Given #1559, I just went ahead and pinned stuff: #1561

[GeorgianaElena]

Given @damianavila's comment in #1583 (comment), and the fact that there are other pkgs in the hub image apart from oauthenticator for which we install an unreleased version, I was wondering if we could setup depandabot for that Dockerfile too?

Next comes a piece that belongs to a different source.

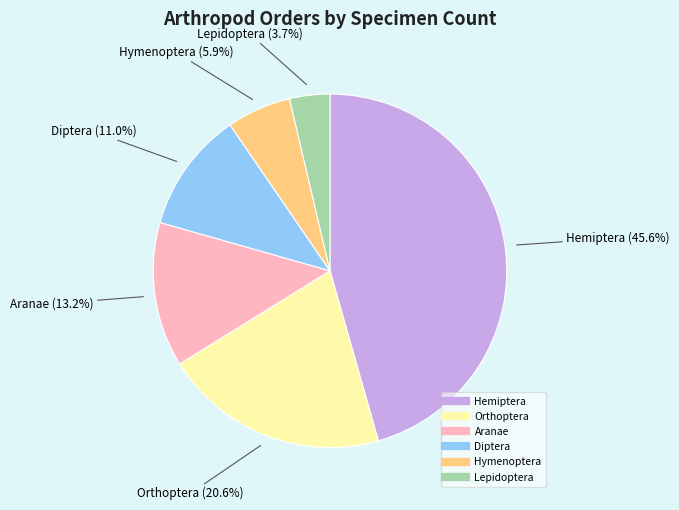

Approximately how many times larger is the value at Hymenoptera compared to Diptera?

0.5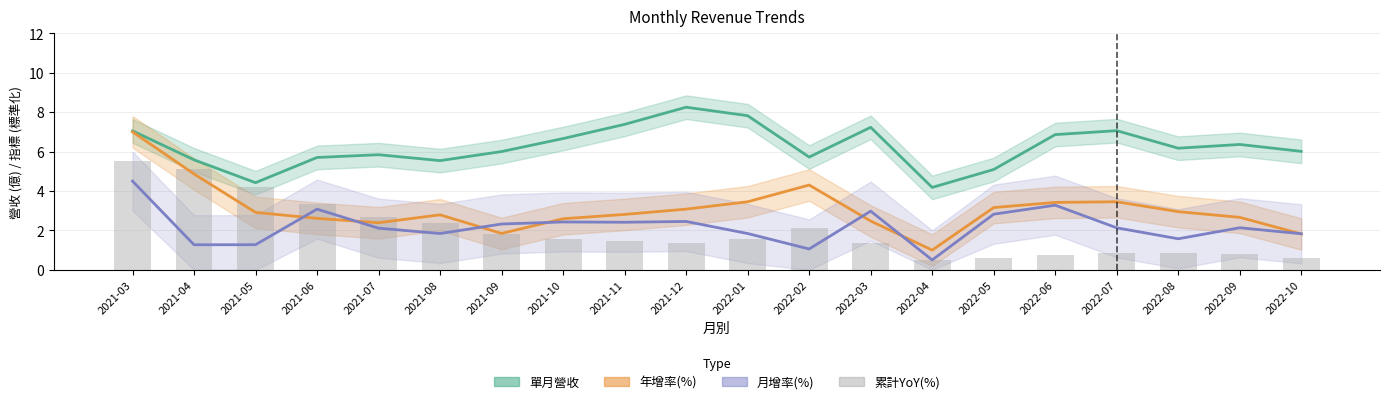

Does the chart contain any negative values?

No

@sgibson91, I believe you mentioned some time ago automating these upgrades, but I don't remember the context exactly and I'm trying to figure out if I should open a new issue to track this?

[sgibson91]

I don't think dependabot will be able to bump OAuthenticator in the Dockerfile. dependabot only really bumps the base image, i.e., FROM image:tag-to-bump. I also don't think my actions can bump things in Dockerfiles either, only YAML configs, so I was probably referring to bumping the image referenced here in basehub's values:

infrastructure/helm-charts/basehub/values.yaml

Lines 353 to 355 in f35d06d

	image:
	name: quay.io/2i2c/pilot-hub
	tag: "0.0.1-n3784.hc740a271"

[sgibson91]

@GeorgianaElena I'm going to recommend a new issue for further discussion around your topic and close this one given that #1561 was merged. We can iterate in a new issue on dependabot/pinning generally if folk think it is needed.